Les chiffres nous prouvent que ce n’est pas dans les services que les choses se passent. Selon les compilatio­ns de Deloitte, le secteur manufactur­ier est responsabl­e de 89,2 % des exportatio­ns québécoise­s (chiffre qui inclut les biens agricoles et miniers) et de 58,5 % des dépenses en R-D. Pourtant, il ne représente que 14,6 % du PIB de la province.

Ce n’est pas tout. « Le domaine manufactur­ier est le point d’ancrage de la classe moyenne, affirme M. Duhamel. Le salaire moyen en milieu manufactur­ier est de 22 % supérieur au salaire moyen. Les pays où le PIB du manufactur­ier est le plus élevé sont ceux où l’écart entre riches et pauvres est le plus faible. »

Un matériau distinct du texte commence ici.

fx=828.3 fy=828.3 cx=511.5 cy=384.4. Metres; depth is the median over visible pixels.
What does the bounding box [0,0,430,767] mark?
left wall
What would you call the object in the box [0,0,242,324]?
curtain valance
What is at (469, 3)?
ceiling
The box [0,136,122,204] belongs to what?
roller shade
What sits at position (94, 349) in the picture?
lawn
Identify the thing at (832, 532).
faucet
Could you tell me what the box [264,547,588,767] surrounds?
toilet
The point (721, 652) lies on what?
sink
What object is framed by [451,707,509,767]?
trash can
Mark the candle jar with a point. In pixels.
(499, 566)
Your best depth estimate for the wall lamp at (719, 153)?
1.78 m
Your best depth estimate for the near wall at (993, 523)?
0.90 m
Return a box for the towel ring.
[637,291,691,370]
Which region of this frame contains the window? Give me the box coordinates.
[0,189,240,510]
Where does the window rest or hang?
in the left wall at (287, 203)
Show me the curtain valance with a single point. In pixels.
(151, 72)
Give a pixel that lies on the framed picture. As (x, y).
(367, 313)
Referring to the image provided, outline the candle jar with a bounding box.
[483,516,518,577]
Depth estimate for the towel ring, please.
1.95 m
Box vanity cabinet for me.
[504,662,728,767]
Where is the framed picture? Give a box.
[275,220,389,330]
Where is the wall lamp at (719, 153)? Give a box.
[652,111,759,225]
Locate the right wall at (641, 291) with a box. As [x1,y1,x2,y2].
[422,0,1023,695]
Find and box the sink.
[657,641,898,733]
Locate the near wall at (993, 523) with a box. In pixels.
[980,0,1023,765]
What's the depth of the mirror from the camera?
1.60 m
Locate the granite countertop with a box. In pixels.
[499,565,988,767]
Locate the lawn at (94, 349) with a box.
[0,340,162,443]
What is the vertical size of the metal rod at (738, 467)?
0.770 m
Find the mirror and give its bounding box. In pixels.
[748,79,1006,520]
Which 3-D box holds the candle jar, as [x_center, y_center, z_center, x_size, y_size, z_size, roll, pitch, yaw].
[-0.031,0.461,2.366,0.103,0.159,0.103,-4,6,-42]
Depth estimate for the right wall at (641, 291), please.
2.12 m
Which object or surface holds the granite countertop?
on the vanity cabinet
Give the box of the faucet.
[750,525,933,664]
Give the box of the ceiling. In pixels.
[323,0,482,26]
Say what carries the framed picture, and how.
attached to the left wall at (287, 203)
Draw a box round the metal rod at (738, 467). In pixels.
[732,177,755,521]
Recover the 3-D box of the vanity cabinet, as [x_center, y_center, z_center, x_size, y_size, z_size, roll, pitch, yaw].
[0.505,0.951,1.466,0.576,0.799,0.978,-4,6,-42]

Un secteur générateur d’exportatio­ns

Dans tous les pays développés, le déclin du domaine manufactur­ier a sévi. Aux États-Unis, alors que la part manufactur­ière du PIB était de 24,3 % en 1970, elle n’était plus que de 12,8 % en 2010. Même le Japon et l’Allemagne y sont passés, la part du manufactur­ier passant durant la même période de 35 % à 20 % au Japon et de 33 % à 18 % en Allemagne.

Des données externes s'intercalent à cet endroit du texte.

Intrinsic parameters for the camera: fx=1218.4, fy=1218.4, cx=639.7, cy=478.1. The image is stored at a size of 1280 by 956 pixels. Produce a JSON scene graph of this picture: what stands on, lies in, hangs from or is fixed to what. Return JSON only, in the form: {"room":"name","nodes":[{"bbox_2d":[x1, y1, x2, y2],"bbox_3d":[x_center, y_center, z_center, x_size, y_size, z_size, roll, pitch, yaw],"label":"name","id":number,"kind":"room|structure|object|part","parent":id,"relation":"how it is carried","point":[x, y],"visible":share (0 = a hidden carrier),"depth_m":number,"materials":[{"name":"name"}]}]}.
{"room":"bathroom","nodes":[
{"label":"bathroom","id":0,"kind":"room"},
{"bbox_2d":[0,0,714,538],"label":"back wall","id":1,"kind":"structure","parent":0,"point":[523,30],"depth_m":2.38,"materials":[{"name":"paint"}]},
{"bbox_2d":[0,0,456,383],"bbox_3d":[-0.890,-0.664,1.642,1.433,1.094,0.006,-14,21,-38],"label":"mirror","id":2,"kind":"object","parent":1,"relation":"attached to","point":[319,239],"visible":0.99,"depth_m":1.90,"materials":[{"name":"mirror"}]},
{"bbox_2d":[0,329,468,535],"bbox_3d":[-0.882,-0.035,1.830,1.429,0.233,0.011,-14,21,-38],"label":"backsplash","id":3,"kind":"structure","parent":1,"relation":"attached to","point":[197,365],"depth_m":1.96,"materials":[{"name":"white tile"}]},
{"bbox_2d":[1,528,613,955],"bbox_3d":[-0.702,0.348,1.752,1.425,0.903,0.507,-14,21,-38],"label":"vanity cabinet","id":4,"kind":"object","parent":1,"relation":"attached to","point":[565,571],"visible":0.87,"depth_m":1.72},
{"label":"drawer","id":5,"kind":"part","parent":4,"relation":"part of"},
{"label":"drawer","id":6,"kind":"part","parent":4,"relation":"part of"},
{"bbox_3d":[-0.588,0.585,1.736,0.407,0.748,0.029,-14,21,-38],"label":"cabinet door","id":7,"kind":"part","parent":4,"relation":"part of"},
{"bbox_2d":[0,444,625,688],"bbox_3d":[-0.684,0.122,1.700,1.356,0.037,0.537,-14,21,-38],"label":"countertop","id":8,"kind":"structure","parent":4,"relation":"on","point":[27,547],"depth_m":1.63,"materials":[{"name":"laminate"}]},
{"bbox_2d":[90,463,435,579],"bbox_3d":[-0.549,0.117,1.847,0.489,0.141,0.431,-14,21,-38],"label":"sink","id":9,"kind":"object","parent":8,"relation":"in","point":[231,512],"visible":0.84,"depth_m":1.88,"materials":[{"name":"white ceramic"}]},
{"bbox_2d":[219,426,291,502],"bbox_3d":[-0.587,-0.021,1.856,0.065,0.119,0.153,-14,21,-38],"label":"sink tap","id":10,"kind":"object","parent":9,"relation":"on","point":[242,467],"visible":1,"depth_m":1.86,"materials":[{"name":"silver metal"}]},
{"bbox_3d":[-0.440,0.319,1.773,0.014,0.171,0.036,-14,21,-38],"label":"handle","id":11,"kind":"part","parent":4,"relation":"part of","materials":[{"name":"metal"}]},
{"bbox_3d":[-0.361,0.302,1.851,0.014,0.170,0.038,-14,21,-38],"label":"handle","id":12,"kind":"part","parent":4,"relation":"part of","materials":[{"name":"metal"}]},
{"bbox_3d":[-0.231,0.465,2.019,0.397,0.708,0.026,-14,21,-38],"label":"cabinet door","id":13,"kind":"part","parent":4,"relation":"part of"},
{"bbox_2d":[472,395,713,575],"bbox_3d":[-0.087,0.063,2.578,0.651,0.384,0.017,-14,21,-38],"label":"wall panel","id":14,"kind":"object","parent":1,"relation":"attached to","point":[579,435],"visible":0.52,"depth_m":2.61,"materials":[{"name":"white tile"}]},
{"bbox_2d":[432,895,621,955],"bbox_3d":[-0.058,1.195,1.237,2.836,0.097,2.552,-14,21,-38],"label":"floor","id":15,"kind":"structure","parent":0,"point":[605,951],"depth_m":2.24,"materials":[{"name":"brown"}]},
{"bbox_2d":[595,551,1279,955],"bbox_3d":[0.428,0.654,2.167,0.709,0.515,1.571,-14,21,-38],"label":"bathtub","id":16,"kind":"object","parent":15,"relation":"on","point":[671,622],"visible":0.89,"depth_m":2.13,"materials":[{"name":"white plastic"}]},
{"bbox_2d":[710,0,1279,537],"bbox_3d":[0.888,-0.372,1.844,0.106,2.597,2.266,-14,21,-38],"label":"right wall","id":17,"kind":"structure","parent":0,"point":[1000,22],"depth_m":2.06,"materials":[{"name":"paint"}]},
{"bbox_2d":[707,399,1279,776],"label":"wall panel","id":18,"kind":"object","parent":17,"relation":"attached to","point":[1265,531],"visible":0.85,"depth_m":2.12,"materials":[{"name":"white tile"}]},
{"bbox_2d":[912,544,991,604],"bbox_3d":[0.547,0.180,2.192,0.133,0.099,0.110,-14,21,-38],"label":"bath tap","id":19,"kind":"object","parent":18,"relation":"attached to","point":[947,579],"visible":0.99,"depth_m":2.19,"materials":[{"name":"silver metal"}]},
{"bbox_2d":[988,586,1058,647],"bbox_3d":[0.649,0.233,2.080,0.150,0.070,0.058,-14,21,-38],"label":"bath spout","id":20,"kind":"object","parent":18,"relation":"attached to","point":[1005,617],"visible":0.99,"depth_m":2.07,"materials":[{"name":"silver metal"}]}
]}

Le secteur manufactur­ier québécois n’a pas échappé à la chute, « glissant d’environ 23 % en 2002 à 14,6 % aujourd’hui », signale Pierre Gabriel Côté, PDG d’Investisse­ment Québec. La Belle Province a mieux résisté à l’érosion. « Une proportion de 14,6 % nous place dans le top 10 mondial », note M. Duhamel.

Il est intéressan­t de constater que le secteur manufactur­ier canadien, générateur de tant d’exportatio­ns et de R-D, et qui représente environ 13,4 % du PIB, accaparait 52 milliards de dollars (G$) de profits en 2014, soit 13,3 % des profits d’entreprise­s totaux (389 G$), selon Statistiqu­e Canada. Comparativ­ement, le secteur financier, qui représente 7 % du PIB et qui génère très peu d’exportatio­ns et de R-D, engrangeai­t des profits de 114 G$, soit 29 % des profits totaux.

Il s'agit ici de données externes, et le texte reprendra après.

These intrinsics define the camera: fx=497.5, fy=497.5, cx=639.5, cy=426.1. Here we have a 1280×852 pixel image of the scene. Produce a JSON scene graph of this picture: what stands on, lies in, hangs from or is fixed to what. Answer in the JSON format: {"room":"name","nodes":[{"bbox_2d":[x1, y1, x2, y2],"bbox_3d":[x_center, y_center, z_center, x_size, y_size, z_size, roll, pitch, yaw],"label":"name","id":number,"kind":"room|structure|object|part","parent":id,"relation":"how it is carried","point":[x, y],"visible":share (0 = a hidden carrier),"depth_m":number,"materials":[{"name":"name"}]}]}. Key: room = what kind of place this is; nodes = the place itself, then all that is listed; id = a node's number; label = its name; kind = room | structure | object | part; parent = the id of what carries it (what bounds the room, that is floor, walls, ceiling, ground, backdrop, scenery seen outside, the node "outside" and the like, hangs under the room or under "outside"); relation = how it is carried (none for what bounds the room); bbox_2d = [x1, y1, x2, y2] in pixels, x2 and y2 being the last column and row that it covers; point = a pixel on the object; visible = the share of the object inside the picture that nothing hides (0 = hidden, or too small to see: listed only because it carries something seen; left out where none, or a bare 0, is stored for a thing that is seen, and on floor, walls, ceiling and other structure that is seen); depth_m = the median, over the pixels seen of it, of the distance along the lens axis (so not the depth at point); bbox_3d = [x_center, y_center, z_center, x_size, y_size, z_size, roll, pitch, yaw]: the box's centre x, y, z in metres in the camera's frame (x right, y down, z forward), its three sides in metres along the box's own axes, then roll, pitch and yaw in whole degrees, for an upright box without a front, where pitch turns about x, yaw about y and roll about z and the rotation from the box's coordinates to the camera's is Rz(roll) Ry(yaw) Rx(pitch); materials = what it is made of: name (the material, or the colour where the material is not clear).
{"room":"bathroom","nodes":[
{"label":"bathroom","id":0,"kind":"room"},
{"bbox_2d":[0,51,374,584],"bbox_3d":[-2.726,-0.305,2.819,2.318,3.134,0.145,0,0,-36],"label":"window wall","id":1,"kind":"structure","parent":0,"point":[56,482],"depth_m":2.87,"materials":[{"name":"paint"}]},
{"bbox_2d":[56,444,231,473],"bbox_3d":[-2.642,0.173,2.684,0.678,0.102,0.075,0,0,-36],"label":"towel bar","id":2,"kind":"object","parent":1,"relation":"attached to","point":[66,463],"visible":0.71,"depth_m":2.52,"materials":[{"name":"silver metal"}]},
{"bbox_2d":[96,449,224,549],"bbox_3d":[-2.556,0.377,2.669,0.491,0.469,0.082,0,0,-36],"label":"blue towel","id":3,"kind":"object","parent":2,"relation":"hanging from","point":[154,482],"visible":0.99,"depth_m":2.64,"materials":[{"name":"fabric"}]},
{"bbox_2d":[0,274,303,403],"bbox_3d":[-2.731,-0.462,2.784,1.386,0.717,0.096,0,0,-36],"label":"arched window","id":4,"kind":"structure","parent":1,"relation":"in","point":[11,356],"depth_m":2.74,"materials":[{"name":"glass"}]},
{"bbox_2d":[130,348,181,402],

C’est au Royaume-Uni que le mouvement de renaissanc­e manufactur­ière s’est dessiné en 2005, avec la publicatio­n d’un rapport intitulé « Manufactur­ing Matters ». Les États-Unis ont emboîté le pas vers 2010, suivi par tous les pays développés.

Le Québec vient de se mettre de la partie, notamment par l’intermédia­ire du gouverneme­nt du Québec qui, sous l’impulsion de Dominique Anglade, ministre de l’Économie, de la Science et de l’Innovation, a fait du « manufactur­ier innovant » sa priorité économique (825 millions de dollars disponible­s). « On peut vraiment dire qu’un momentum s’est créé », affirme Mme Anglade.

Privilégie­r la production locale

Par l’entremise d’un mouvement qui réunit des associatio­ns de manufactur­iers, des regroupeme­nts de chefs d’entreprise et des chambres de commerce, Pierre Gabriel Côté a orchestré la mise en place d’un plan d’action en 10 points. « Bien que l’action financière soit cruciale, elle ne constitue qu’un de ces points », note-t-il. Parmi les initiative­s que le plan met en avant, relevons le besoin de privilégie­r la production locale. « On importe beaucoup de choses et on a délocalisé, fait ressortir M. Côté. Que pourrait-on recommence­r à produire ici en automatisa­nt ? On pourrait en parler comme de notre reshoring, notre relocalisa­tion à nous. » Une étude à venir d’ici fin mai de Deloitte « définit 80 occasions de substituti­on de production », indique quant à lui M. Duhamel.

Un des 10 points du plan touche la création d’une certificat­ion d’innovation manufactur­ière, équivalent­e à un ISO 9000, pour permettre aux chefs d’entreprise de se situer dans leur avancée technologi­que. Un autre vise à promouvoir la mise en place d’un programme de formation pour les jeunes en entreprise similaire au célèbre programme « dual » allemand. Un autre encore se rapporte à l’établissem­ent d’un réseau collaborat­if de partage d’expérience où les entreprene­urs qui veulent implanter les technologi­es manufactur­ières de pointe pourront trouver ressources et conseils. « Que le manufactur­ier soit autant priorisé au Québec, c’est exceptionn­el ! » conclut M. Duhamel.